Im Hellenismus wurde A. in die Diadochenkämpfe einbezogen. Die dauerhaften Sitze der bäuerlichen Bevölkerung, u. a. auch Turmgehöfte, nahmen zu. Anfang des 3. Jh. v. Chr. war eine allgemeine Absiedlung zu beobachten. Dieser Zustand dauerte in römischer Zeit fort, mit Ausnahme von Athen und Elevsina, die weiterhin florierten. In der Kaiserzeit nahm die Zahl von Latifundienbesitzern zu. Unter Kaiser Hadrian war ein allg. Aufschwung zu beobachten, v. a. Athen wurde begünstigt. Die Instabilität des Römischen Reiches in der zweiten Hälfte des 2. Jh. wirkte sich auch auf A. aus. Mehrere feindliche Völker zogen durch das Land (Herulereinfall 267, Westgoten 395).

In byzantinischer Zeit wurden neue geschlossene Siedlungen bzw. Einzelgehöfte an neuen Standorten gegründet. Nomadische Hirten durchquerten das Land. Mit dem Einbruch der Slawen im 6. Jh. und den Überfällen von Arabern und Piraten (12. Jh.) erfolgte der Niedergang. Nach 1204 wurde A. in Lehen eingeteilt, Athen blieb das Zentrum der Region. In dieser Zeit entstanden zahlreiche Turmburgen. Ab dem 14. Jh. besiedelten albanische Bevölkerungen die Landschaft. Mit der Gründung des neuen griechischen Staates (1832) erhielt A. unter König Otto I. eine „neue“ klassizistische Hauptstadt, nachdem Athen sich während der türkischen Herrschaft zu einer Provinzstadt zurückentwickelt hatte.

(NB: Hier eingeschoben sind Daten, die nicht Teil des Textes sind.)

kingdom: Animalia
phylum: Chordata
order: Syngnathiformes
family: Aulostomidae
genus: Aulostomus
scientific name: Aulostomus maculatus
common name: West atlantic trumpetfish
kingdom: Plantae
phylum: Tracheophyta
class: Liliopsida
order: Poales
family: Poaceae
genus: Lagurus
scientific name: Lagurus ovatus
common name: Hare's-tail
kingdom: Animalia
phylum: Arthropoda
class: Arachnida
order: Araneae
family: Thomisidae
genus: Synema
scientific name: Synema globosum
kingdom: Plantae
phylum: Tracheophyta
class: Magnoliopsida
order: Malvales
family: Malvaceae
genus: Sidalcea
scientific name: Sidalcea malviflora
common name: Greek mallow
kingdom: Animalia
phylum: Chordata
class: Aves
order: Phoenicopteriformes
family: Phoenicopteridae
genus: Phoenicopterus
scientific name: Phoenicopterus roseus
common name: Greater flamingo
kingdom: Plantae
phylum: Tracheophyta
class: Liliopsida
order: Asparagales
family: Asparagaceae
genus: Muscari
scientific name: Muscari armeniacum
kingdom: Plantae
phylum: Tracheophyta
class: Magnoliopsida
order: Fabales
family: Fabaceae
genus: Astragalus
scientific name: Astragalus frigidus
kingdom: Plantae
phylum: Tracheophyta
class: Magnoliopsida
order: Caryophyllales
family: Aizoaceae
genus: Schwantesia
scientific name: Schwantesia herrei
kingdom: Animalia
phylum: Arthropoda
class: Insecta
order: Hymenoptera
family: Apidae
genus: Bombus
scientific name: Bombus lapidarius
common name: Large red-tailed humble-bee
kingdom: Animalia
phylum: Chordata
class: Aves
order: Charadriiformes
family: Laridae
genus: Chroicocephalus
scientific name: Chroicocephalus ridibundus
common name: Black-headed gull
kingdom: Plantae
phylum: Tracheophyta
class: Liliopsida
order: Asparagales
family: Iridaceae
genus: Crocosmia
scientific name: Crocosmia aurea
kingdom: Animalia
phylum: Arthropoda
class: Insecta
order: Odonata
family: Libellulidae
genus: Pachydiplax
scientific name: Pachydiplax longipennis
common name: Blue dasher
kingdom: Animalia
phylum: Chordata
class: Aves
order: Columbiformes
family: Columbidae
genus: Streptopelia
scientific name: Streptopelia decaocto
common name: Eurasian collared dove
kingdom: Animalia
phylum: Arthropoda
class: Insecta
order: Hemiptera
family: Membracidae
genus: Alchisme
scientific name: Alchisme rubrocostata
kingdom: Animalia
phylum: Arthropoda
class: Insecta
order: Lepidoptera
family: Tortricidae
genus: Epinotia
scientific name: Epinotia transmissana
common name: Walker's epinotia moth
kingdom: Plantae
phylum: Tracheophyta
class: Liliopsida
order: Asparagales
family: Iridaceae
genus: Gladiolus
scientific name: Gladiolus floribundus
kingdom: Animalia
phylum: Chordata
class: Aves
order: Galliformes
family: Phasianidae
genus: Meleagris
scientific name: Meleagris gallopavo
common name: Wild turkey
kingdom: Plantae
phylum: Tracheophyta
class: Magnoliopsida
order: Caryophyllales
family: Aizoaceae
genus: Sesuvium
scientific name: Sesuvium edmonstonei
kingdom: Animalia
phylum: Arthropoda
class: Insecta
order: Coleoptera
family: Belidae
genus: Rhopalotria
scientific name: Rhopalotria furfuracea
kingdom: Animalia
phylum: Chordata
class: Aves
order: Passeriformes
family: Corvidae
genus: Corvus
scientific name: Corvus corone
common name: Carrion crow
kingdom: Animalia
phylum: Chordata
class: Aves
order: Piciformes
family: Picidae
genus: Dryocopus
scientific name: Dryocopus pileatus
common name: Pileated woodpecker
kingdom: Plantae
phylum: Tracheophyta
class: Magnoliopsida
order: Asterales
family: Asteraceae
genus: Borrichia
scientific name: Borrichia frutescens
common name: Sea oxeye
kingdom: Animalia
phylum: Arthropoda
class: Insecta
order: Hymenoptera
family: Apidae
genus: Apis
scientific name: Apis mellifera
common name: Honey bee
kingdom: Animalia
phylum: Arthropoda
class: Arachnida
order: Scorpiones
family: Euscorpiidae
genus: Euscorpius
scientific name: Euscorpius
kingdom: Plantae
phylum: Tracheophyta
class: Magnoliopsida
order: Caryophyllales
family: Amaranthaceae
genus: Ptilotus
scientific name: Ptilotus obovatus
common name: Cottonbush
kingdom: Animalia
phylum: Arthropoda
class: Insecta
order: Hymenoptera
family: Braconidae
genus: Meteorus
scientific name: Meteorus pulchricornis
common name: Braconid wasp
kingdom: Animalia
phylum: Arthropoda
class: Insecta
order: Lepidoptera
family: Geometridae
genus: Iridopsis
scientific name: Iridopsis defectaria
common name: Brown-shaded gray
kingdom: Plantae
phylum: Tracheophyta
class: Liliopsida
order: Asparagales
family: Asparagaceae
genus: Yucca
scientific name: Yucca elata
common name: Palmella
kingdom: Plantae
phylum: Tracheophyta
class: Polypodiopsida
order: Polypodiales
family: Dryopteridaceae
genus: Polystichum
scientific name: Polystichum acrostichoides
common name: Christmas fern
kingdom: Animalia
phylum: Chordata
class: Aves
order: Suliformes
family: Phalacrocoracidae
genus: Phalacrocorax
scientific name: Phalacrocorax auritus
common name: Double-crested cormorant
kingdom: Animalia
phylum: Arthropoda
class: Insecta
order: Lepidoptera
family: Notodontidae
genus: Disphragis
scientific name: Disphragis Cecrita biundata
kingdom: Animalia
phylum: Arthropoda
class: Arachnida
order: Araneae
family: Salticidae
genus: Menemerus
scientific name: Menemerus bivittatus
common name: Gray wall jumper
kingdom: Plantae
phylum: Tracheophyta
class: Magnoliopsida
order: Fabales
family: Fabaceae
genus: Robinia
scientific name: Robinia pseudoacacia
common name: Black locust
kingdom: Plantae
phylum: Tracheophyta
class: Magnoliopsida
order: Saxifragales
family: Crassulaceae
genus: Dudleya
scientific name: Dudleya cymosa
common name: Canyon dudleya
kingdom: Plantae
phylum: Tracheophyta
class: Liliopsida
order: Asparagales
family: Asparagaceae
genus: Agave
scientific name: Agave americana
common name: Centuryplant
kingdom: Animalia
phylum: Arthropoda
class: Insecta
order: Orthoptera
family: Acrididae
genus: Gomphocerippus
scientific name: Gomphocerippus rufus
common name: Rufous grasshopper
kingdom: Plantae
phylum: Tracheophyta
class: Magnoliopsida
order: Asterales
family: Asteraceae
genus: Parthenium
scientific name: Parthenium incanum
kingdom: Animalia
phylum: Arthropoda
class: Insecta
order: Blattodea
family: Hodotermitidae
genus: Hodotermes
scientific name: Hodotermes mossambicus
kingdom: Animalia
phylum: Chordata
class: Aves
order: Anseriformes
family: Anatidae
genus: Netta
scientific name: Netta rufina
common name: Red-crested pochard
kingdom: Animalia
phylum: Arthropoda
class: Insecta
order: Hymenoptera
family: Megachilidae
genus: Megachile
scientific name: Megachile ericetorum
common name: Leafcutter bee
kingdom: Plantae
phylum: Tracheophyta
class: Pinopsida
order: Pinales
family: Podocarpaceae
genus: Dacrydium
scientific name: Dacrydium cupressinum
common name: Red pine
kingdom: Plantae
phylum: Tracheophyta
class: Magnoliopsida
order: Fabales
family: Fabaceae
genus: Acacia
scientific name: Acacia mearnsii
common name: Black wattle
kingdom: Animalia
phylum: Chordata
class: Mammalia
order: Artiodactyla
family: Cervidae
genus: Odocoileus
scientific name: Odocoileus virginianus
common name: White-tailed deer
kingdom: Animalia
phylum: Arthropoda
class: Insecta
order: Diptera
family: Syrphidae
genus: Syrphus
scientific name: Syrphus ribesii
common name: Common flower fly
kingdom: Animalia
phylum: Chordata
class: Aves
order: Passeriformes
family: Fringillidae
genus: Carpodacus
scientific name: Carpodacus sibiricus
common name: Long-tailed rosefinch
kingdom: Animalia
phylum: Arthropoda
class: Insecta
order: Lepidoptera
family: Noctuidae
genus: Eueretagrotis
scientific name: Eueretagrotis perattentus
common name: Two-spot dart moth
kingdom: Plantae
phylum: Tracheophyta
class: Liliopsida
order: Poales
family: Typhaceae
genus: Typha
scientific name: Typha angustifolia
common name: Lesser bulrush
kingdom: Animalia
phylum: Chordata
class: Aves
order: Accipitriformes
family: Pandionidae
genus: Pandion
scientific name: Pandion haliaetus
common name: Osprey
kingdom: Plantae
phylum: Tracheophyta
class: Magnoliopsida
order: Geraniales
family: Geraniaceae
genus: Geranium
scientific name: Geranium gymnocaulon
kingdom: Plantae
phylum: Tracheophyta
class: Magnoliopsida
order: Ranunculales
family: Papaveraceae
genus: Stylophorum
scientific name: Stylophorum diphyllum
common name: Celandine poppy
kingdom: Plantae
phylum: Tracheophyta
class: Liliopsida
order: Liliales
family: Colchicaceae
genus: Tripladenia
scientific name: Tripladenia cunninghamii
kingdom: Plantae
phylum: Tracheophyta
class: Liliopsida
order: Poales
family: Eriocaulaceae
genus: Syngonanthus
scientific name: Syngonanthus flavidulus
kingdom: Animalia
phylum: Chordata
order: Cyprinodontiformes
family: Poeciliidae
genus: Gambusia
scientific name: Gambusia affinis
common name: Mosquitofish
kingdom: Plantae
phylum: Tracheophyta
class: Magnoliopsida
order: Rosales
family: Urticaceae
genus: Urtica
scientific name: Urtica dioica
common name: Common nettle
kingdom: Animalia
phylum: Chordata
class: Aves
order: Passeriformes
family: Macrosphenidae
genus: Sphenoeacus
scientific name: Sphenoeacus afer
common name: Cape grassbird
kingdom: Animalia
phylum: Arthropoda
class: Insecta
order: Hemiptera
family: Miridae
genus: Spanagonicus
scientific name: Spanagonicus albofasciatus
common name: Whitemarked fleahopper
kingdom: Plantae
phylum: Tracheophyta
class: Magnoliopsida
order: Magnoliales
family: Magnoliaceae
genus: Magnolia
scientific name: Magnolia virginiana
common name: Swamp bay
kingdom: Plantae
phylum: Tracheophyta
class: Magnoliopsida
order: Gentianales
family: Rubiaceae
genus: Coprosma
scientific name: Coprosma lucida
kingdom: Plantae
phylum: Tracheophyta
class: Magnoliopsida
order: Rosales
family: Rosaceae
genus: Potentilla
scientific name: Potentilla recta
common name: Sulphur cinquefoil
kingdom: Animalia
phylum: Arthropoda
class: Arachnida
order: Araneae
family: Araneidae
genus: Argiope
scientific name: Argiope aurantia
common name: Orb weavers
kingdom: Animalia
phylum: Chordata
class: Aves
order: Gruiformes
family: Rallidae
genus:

Lohmann H. 1993: Atene. Forschungen zur Siedlungs- und Wirtschaftsstruktur des klassischen Attika. Köln. Lohmann H. 1995: Die Chora Athens im 4. Jh. v. Chr., Eder W., Auffahrt Chr. (Hg.): Die athenische Demokratie im 4. Jh. v. Chr. Stuttgart, 515–548 (= Akten eines Symposiums. Bellagio 3.–7. August 1992). Roeske K. 2003: Attika im Spiegel antiker Zeugnisse. Frankfurt/Main. Travlos J. 1988: Bildlexikon des antiken Attika. Tübingen.